An Impressive Start for SNP
During the First Hundred Days
By HARRY McGRATH
GLASGOW - In the first column I submitted to The Celtic Connection after returning to Scotland, I wrote that even the Scottish weather had changed in my years away. I now need to retract that foolish notion unreservedly.
This "summer" Scotland has re-established its reputation as the only place in the world where Spring melds seamlessly into Autumn. In Leith I heard the situation summed up by an old lady who, after much discussion concerning the absent summer, said to her friend "Ach well, at least we wurrnae flooded oot."
The relationship between the weather in Scotland and the spirit of the place has long been a subject of speculation. I recently passed a convivial evening in the Abbotsford pub on Rose Street in Edinburgh, where the company included poet Alistair Reid who penned one of the great modern expressions of that relationship.
His poem Scotland was written in 1971:
It was a day peculiar to this piece of the planet
when larks rose on long thin strings of singing
and the air shifted with the shimmer of actual angels.
Greenness entered the body. The grasses
shivered with presences, and sunlight
stayed like a halo on hair and heather and hills.
Walking into town, I saw, in a radiant raincoat,
the woman from the fish-shop. 'What a day it is!'
cried I, like a sunstruck madman.
And what did she have to say for it?
Her brow grew bleak, her ancestors raged in their graves
as she spoke with their ancient misery:
'We'll pay for it, we'll pay for it, we'll pay for it!'
Alistair has lived most of his life furth of Scotland especially in New York where he is a regular contributor to The New Yorker magazine. He told me of his last visit to his native land where he was one of a hundred poets who read at St. Andrew's University on the same day.
As always, he came under pressure to read Scotland which he did before taking out a lighter and setting the poem on fire. He then told the audience he would never read it again.
Reid says that his poem is no longer relevant; that the Scotland of 1971 when it was written is not of the Scotland of 2007 when it was read. The spirit of the place has undergone a transformation.
I am in Edinburgh now for the world's biggest arts festival and it is not hard to detect what Reid was getting at when he reduced his poem to ashes. The city is abuzz. Apart from the main arts festival, there is a fringe festival with over 2,100 different productions, a book festival featuring many of the world's leading authors, a film festival, and an international television festival all running more or less concurrently.
A striking feature of the Edinburgh Festival is the way the best of Scotland's artistic talent is presented alongside the best of the rest of the world. At the Traverse, Scotland's new writing theatre, I saw a play called Damascus by young Scottish writer David Greig which is one of this year's big hits.
From there to the book festival and a talk by James Kelman, Scotland's only Booker Prize winner, his books finally re-released after he had to draw welfare to survive. Two days later it was back to the book festival for American author Richard Ford who showed up in a heather coloured sweater and, remarkably, started his talk by reading Alistair Reid's Scotland.
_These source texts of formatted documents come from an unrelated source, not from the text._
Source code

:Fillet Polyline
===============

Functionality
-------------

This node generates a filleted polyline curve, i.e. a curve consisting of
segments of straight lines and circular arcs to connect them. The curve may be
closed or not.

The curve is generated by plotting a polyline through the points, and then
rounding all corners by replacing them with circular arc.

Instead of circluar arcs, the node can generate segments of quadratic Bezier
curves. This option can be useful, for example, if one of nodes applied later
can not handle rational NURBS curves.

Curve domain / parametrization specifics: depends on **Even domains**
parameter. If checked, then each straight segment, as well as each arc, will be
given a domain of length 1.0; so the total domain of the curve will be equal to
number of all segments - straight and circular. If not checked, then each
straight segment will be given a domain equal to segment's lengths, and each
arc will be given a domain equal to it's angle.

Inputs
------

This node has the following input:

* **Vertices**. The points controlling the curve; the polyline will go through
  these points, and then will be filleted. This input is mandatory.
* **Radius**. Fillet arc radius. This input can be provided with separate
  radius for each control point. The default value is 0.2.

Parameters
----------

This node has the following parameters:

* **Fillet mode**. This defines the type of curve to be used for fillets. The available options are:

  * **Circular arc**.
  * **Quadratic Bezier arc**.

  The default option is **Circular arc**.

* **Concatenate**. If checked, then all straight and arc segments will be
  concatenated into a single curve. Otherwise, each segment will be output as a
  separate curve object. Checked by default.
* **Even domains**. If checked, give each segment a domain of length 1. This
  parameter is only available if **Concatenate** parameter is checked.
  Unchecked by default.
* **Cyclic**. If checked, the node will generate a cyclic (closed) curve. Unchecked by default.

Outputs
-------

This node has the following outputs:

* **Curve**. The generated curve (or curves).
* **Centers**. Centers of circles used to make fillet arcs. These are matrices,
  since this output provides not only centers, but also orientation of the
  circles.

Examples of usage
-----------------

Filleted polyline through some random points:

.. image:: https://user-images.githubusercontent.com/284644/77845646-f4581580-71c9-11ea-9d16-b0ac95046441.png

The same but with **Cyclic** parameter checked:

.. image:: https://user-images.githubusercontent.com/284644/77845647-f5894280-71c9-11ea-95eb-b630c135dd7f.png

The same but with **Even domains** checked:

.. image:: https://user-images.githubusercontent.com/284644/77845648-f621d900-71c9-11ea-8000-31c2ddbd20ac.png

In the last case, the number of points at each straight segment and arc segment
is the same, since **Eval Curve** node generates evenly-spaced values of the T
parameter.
One event I was not able to get a ticket for was the book festival's Question and Answer session with Alex Salmond, Scotland's new First Minister. His Executive agreed to double the festival's funding, one of many things that has created a generally positive public response to the Scottish Nationalist Party's first hundred days in office.
Other elements of those hundred days include the saving of certain Accident and Emergency wards, the cancellation of bridge tolls and student graduate tax and, perhaps most intriguingly of all, the floating of a proposal to bring broadcasting powers back to Scotland from London.
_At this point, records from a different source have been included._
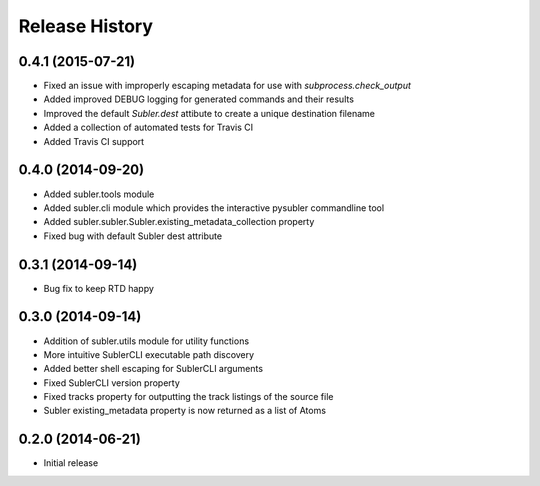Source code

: Release History
---------------
0.4.1 (2015-07-21)
++++++++++++++++++

* Fixed an issue with improperly escaping metadata for use with `subprocess.check_output`
* Added improved DEBUG logging for generated commands and their results
* Improved the default `Subler.dest` attibute to create a unique destination filename
* Added a collection of automated tests for Travis CI
* Added Travis CI support

0.4.0 (2014-09-20)
++++++++++++++++++

* Added subler.tools module
* Added subler.cli module which provides the interactive pysubler commandline tool
* Added subler.subler.Subler.existing_metadata_collection property
* Fixed bug with default Subler dest attribute

0.3.1 (2014-09-14)
++++++++++++++++++

* Bug fix to keep RTD happy

0.3.0 (2014-09-14)
++++++++++++++++++

* Addition of subler.utils module for utility functions
* More intuitive SublerCLI executable path discovery
* Added better shell escaping for SublerCLI arguments
* Fixed SublerCLI version property
* Fixed tracks property for outputting the track listings of the source file
* Subler existing_metadata property is now returned as a list of Atoms

0.2.0 (2014-06-21)
++++++++++++++++++

* Initial release
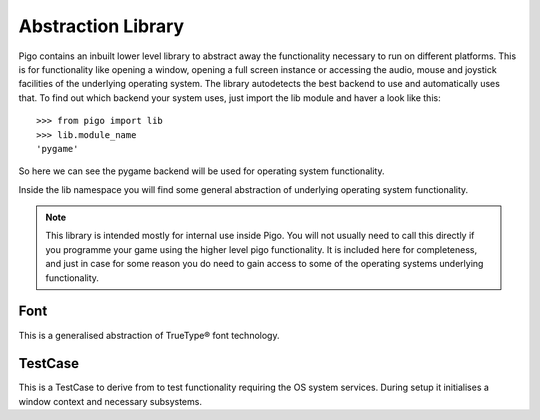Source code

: Abstraction Library
===================

Pigo contains an inbuilt lower level library to abstract away the functionality necessary to run on different platforms. This is for functionality like opening a window, 
opening a full screen instance or accessing the audio, mouse and joystick facilities of the underlying operating system. The library autodetects the best backend to use
and automatically uses that. To find out which backend your system uses, just import the lib module and haver a look like this::
    
    >>> from pigo import lib
    >>> lib.module_name
    'pygame'

So here we can see the pygame backend will be used for operating system functionality.

Inside the lib namespace you will find some general abstraction of underlying operating system functionality.

.. note::
    This library is intended mostly for internal use inside Pigo. You will not usually need to call this directly if you programme your game using the higher level pigo functionality. It is included here for completeness, and just in case
    for some reason you do need to gain access to some of the operating systems underlying functionality.

Font
----

This is a generalised abstraction of TrueType® font technology.

TestCase
--------

This is a TestCase to derive from to test functionality requiring the OS system services. During setup it initialises a window context and necessary subsystems.






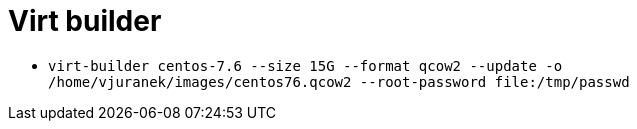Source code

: = Virt builder

* `virt-builder centos-7.6 --size 15G --format qcow2 --update -o /home/vjuranek/images/centos76.qcow2 --root-password file:/tmp/passwd`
Nor is the past forgotten. Salmond recently unveiled a statue called "The Emigrants" at Helmsdale in Sutherland to honour the Highland people who were cleared from that area. A 10-foot replica of the statue known as "The Highland Settlers Monument in Canada" has been raised in the centre of Winnipeg to commemorate the arrival of the people there.
All this and the declaration of a "national conversation" on Scotland's constitutional future which is to include all points of view from independence to increased powers for the Scottish Parliament short of independence to leaving things the way they are. The last of these now seems unlikely as the so-called Unionist parties have coalesced to call for increased powers in the hope of "cawin the feet" from the Nationalists.
How much the first 100 days of the Alex Salmond's administration has contributed to lifting the spirits of the country depends, to some extent, on the political persuasions of those making the assessment. However, even many of his opponents have been forced to agree that it has been an impressive start.
This is not to say that the woman from the fish shop has disappeared completely. Already there are voices, both in Holyrood and Westminster, asking "Who'll pay for it?" and others who say that 100 days is nothing and only in the long term can conclusions be drawn.
For now though these are good days on this piece of the planet due in no small part to an articulate and statesmanlike First Minister and a profusion of action, discussion and planning.